(Stored data entries)
=== Begin Enclosure ===
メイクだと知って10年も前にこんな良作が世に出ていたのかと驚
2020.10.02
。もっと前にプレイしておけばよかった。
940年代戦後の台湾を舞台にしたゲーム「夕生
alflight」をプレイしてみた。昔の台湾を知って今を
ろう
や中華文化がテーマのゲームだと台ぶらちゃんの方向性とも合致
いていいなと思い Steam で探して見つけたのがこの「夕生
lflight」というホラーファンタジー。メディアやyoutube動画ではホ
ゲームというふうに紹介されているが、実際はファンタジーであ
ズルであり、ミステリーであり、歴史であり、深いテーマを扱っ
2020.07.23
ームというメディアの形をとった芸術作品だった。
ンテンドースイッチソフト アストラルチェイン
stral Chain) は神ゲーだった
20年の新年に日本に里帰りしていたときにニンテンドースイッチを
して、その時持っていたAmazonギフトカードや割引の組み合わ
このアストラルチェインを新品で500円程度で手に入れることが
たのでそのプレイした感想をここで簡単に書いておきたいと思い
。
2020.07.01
=== End Enclosure ===
=== Begin Enclosure ===
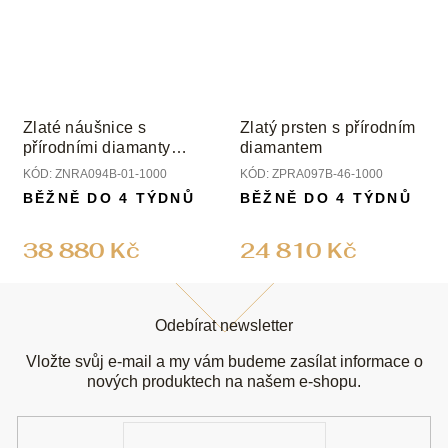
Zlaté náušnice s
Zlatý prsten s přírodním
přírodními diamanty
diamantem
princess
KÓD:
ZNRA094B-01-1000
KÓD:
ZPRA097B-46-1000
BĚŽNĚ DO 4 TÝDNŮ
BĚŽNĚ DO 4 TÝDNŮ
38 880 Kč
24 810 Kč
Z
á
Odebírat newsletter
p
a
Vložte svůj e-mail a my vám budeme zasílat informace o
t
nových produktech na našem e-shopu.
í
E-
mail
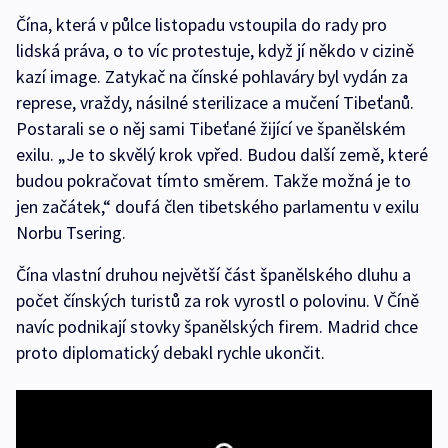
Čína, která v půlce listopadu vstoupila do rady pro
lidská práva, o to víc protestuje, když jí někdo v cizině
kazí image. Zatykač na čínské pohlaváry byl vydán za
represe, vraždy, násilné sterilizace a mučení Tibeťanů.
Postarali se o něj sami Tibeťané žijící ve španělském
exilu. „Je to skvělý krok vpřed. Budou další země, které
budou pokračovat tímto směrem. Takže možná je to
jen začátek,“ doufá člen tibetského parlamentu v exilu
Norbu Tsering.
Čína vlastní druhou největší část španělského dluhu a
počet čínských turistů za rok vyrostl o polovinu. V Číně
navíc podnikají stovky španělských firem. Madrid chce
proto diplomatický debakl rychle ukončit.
=== End Enclosure ===
=== Begin Enclosure ===
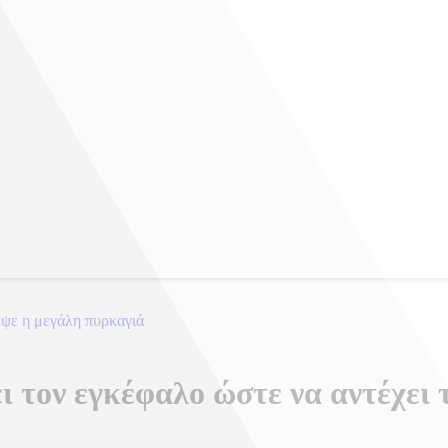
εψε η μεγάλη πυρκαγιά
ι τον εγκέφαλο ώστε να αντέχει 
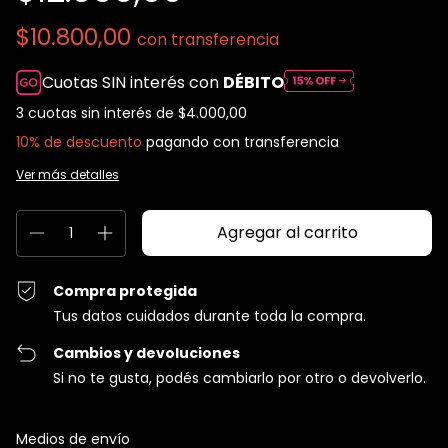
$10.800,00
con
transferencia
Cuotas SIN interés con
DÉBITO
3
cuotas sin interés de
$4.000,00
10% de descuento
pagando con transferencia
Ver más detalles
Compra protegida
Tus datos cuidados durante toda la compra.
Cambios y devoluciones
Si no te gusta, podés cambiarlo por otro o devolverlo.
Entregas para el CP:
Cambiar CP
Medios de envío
=== End Enclosure ===
■ **WORK TO BE COMPLETED**
Look through the data above and return exactly the lines from the one that contains "pagando con transferencia" to the one that contains "Medios de envío", inclusive, with nothing else.

■ **TASK ANSWER**
pagando con transferencia
Ver más detalles
Compra protegida
Tus datos cuidados durante toda la compra.
Cambios y devoluciones
Si no te gusta, podés cambiarlo por otro o devolverlo.
Entregas para el CP:
Cambiar CP
Medios de envío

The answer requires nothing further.